A paixão de uma jovem por um homem mais velho também é retratada em outras músicas de Lana del Rey, evocando muitas vezes a figura de Lolita. Em Diet Mountain Dew, Lana menciona o famoso óculos em formato de coração, que se popularizou com o lançamento do filme de Kubrick, Lolita (1962): “baby put on heart-shaped sunglasses 'cause we're gonna take a ride”. Já na música Every Man Gets His Wish, nunca lançada oficialmente, também há menção direta aos óculos: “he loves my heart-shaped sunglasses”.
1949, música também nunca oficialmente lançada, retrata toda a atmosfera de viagem pelos EUA de Lolita e Humbert Humbert para fugir da polícia. A música se inicia com a referência de uma das cenas do livro, em que H.H. carrega Dolores Haze no colo pelas escadas.
Carry me up them stairs With my white socks on And my blonde hair long
A música apresenta uma visão idealizada e sonhadora de uma narradora jovem, que mescla infância com aspectos da vida adulta. Ela se dirige ao “papai querido” e pede que ele compre gloss de pêssego, cigarros e pirulitos. O ano de 1949 se refere ao período final em que Dolores Haze viajou com Humbert:
Daddy dearest, you know how I like to take trips Pops, first stops at the K-mart Buy me my peach lip gloss Cigarettes and lollipops For our trip across the USA We're gonna party like it's 1949
A imagem do daddy, talvez resgatada por Lana, não é uma invenção dela. Marylin Monroe e Nina Simone, por exemplo, utilizam-se em suas músicas do termo daddy para se referir à figura romântica de um homem mais velho.
Carmen, por sua vez, é outra música que pode ser diretamente associada a Lolita. A personagem do escritor Mérimée é citada muitas vezes ao longo do romance de Nabokov, sendo um dos apelidos dados por Humbert a Dolores Haze. Carmen é uma jovem cigana que leva um amante ciumento à perdição. Ela é uma Femme fatale que manipula os homens para conseguir o que quer e acaba sendo morta por um deles. A música descreve justamente essa jovem sedutora que é adorada por todos. A figura da femme fatale é bastante explorada por Lana.

INSTRUÇÕES DE TRABALHO:
1. Indique se cada afirmação concorda com o texto sobre as músicas de Lana Del Rey, respondendo sim ou não e citando literalmente as palavras do texto que decidem a resposta: (a) a música Every Man Gets His Wish foi lançada oficialmente; (b) os óculos em formato de coração se popularizaram com o filme Lolita, de Kubrick; (c) Carmen acaba morta por um dos homens.
2. Escreva a continuação do texto sobre as músicas de Lana Del Rey, começando logo depois da última frase dele.
A listagem não tem relação com o texto sobre as músicas de Lana Del Rey.

TRECHO DA LISTAGEM:
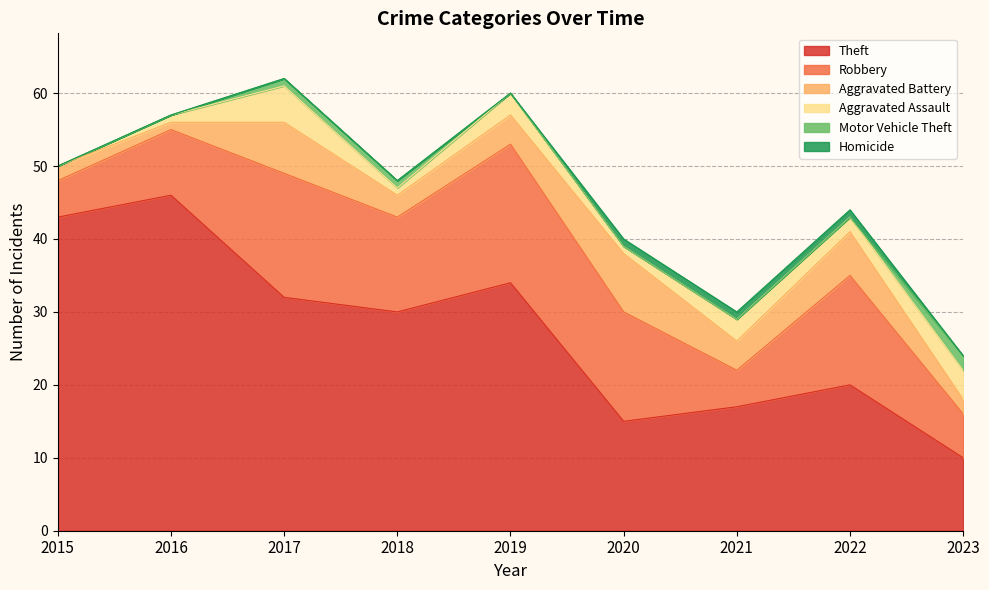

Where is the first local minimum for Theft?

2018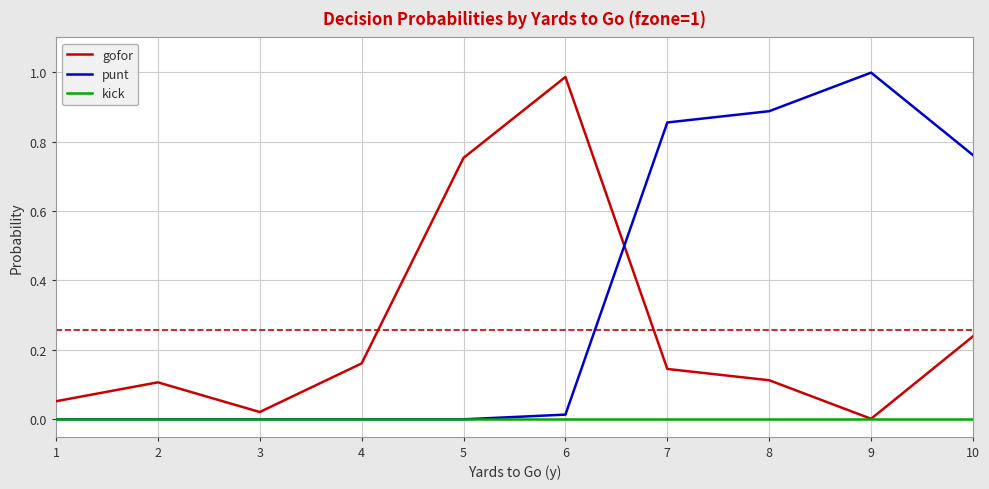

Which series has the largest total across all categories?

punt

RESPOSTAS POR TAREFA:
1.
(a) Não: "nunca lançada oficialmente".
(b) Sim: "que se popularizou com o lançamento do filme de Kubrick, Lolita (1962)".
(c) Sim: "acaba sendo morta por um deles".

2.
Já Put me in a Movie é uma música lançada no álbum Lana Del Ray a.k.a Lizzy Grant, quando Lana ainda utilizava esse nome. A narrativa pode ser analisada como a relação de Dolores - cujo sonho era ser atriz - com Quilty, cineasta conhecido por gostar de “menininhas”:
Lights, camera, action If he likes me, takes me home (...) Come on, you know you like little girls (...) Lights, camera, action You know I can't make it on my own
O mais interessante em Put me in a Movie é o contraponto dessa letra com a feita posteriormente por Lana em High by the Beach. Iniciando da mesma maneira, com “Light, camera, action”, ela inverte a letra original e reconstrói a narrativa sob outra perspectiva. Enquanto na música anterior a narradora precisa daquele homem e diz que “não consegue sozinha”, em High by the Beach ela diz que não pode mais fazer aquilo, que não precisa do dinheiro dele e que conseguirá sozinha.
Lights, camera, acción
I'll do it on my own
Don't need your money, money
To get me what I want
High by the Beach tem a força vingativa de uma narradora amadurecida que ganha consciência de que aquele homem é uma pessoa ruim e um problema em sua vida. A música faz parte do álbum Honeymoon (2015), que traz diversos elementos estéticos e nostálgicos que nos lembra a figura de Lolita.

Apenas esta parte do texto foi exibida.